Disorder-Free Localization and Many-Body Quantum Scars from Magnetic Frustration

TL;DR

This paper demonstrates that magnetic frustration can naturally produce models with disorder-free localization and quantum many-body scars, leading to anomalous thermalization in high energy states of non-integrable systems.

Contribution

It introduces three classes of frustrated spin models that exhibit disorder-free localization and quantum many-body scars, expanding understanding of thermalization breakdown due to frustration.

Findings

Certain frustrated models show inhibited information propagation.

Models exhibit eigenstates with low entanglement entropy.

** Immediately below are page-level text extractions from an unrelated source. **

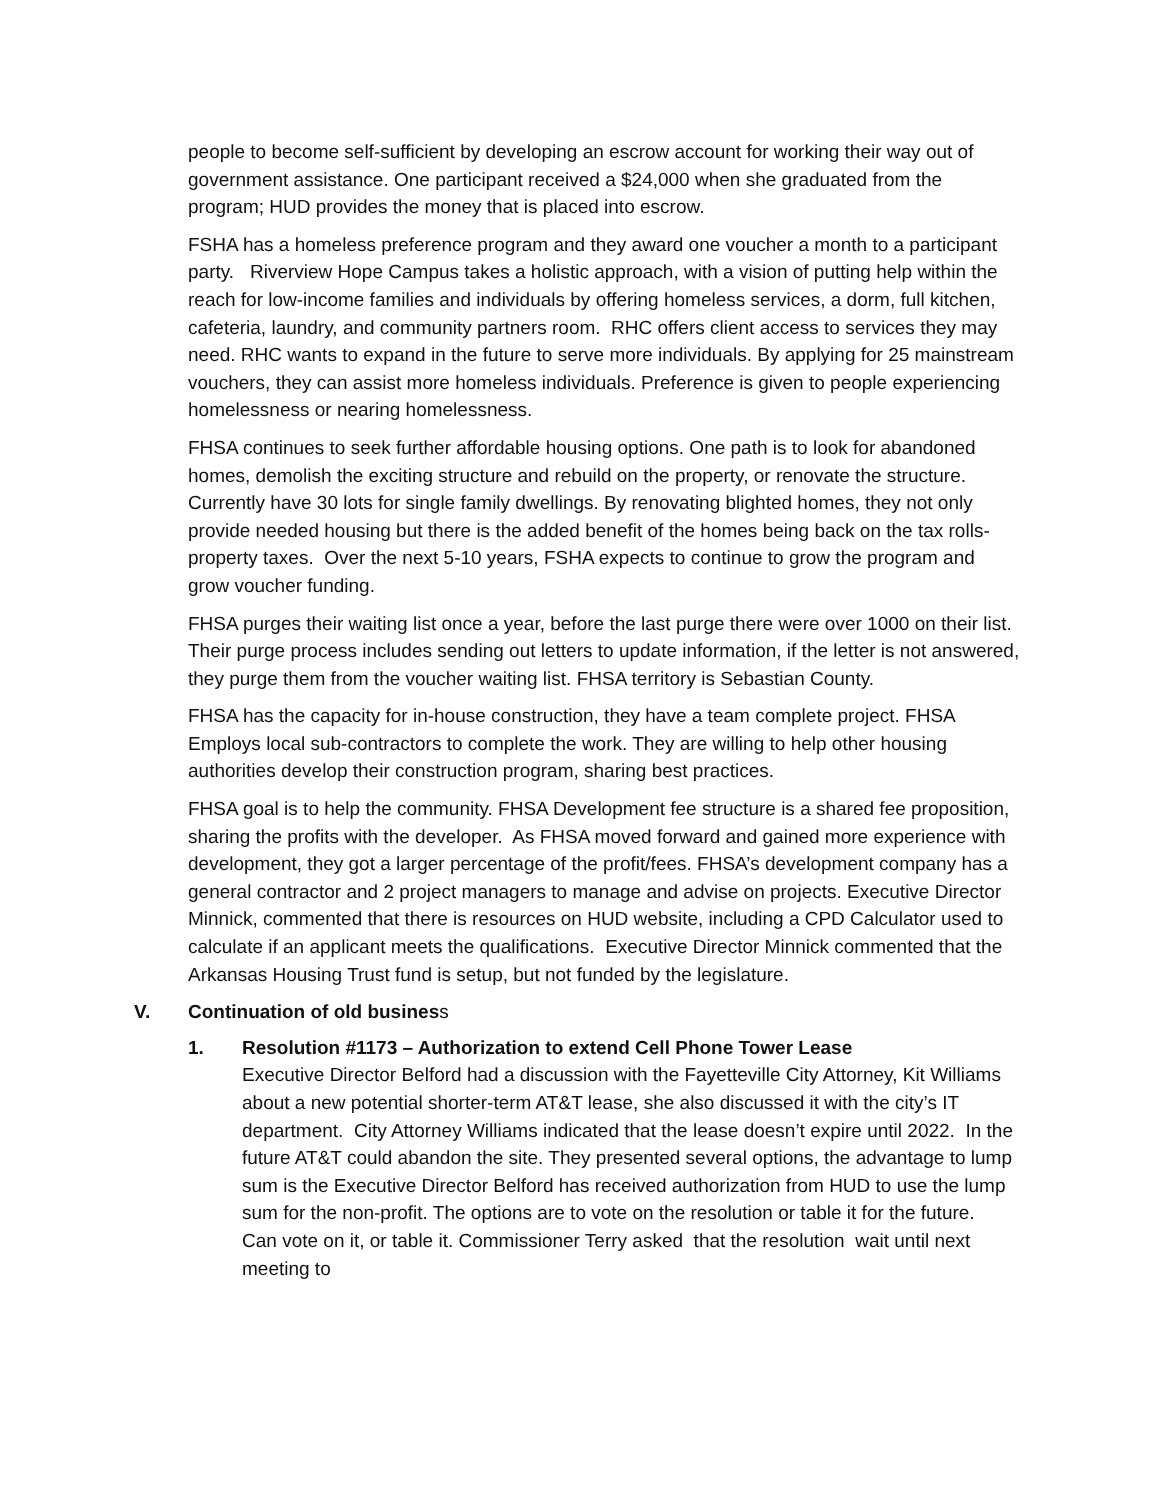people to become self-sufficient by developing an escrow account for working their way out of government assistance. One participant received a $24,000 when she graduated from the program; HUD provides the money that is placed into escrow.
FSHA has a homeless preference program and they award one voucher a month to a participant party. Riverview Hope Campus takes a holistic approach, with a vision of putting help within the reach for low-income families and individuals by offering homeless services, a dorm, full kitchen, cafeteria, laundry, and community partners room. RHC offers client access to services they may need. RHC wants to expand in the future to serve more individuals. By applying for 25 mainstream vouchers, they can assist more homeless individuals. Preference is given to people experiencing homelessness or nearing homelessness.
FHSA continues to seek further affordable housing options. One path is to look for abandoned homes, demolish the exciting structure and rebuild on the property, or renovate the structure. Currently have 30 lots for single family dwellings. By renovating blighted homes, they not only provide needed housing but there is the added benefit of the homes being back on the tax rolls-property taxes. Over the next 5-10 years, FSHA expects to continue to grow the program and grow voucher funding.
FHSA purges their waiting list once a year, before the last purge there were over 1000 on their list. Their purge process includes sending out letters to update information, if the letter is not answered, they purge them from the voucher waiting list. FHSA territory is Sebastian County.
FHSA has the capacity for in-house construction, they have a team complete project. FHSA Employs local sub-contractors to complete the work. They are willing to help other housing authorities develop their construction program, sharing best practices.
FHSA goal is to help the community. FHSA Development fee structure is a shared fee proposition, sharing the profits with the developer. As FHSA moved forward and gained more experience with development, they got a larger percentage of the profit/fees. FHSA’s development company has a general contractor and 2 project managers to manage and advise on projects. Executive Director Minnick, commented that there is resources on HUD website, including a CPD Calculator used to calculate if an applicant meets the qualifications. Executive Director Minnick commented that the Arkansas Housing Trust fund is setup, but not funded by the legislature.
V. Continuation of old business
1. Resolution #1173 – Authorization to extend Cell Phone Tower Lease
Executive Director Belford had a discussion with the Fayetteville City Attorney, Kit Williams about a new potential shorter-term AT&T lease, she also discussed it with the city’s IT department. City Attorney Williams indicated that the lease doesn’t expire until 2022. In the future AT&T could abandon the site. They presented several options, the advantage to lump sum is the Executive Director Belford has received authorization from HUD to use the lump sum for the non-profit. The options are to vote on the resolution or table it for the future. Can vote on it, or table it. Commissioner Terry asked that the resolution wait until next meeting to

Frustration enables systematic construction of non-thermalizing systems.

Abstract

The concept of geometrical frustration has led to rich insights into condensed matter physics, especially as a mechansim to produce exotic low energy states of matter. Here we show that frustration provides a natural vehicle to generate models exhibiting anomalous thermalization of various types within high energy states. We consider three classes of non-integrable frustrated spin models: (I) systems with local conserved quantities where the number of symmetry sectors grows exponentially with the system size but more slowly than the Hilbert space dimension, (II) systems with exact eigenstates that are singlet coverings, and (III) flat band systems hosting magnon crystals. We argue that several 1D and 2D models from class (I) exhibit disorder-free localization in high energy states so that information propagation is dynamically inhibited on length scales greater than a few lattice spacings. We further show that models of class (II) and (III) exhibit quantum many-body scars -- eigenstates of non-integrable Hamiltonians with finite energy density and anomalously low entanglement entropy. Our results demonstrate that magnetic frustration supplies a means to systematically construct classes of non-integrable models exhibiting anomalous thermalization in mid-spectrum states.